• Task: Copy out the text of all the records, switching "Categorías" to "Secciones" and leaving everything else as it is. Do not include the pictures.

• Source data:
────────────────

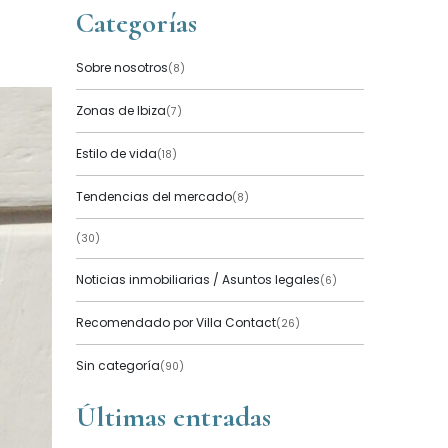
Categorías
Sobre nosotros
(8)
Zonas de Ibiza
(7)
Estilo de vida
(18)
Tendencias del mercado
(8)
(30)
Noticias inmobiliarias / Asuntos legales
(6)
Recomendado por Villa Contact
(26)
Sin categoría
(90)
Últimas entradas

────────────────

• Task response:
Secciones
Sobre nosotros
(8)
Zonas de Ibiza
(7)
Estilo de vida
(18)
Tendencias del mercado
(8)
(30)
Noticias inmobiliarias / Asuntos legales
(6)
Recomendado por Villa Contact
(26)
Sin categoría
(90)
Últimas entradas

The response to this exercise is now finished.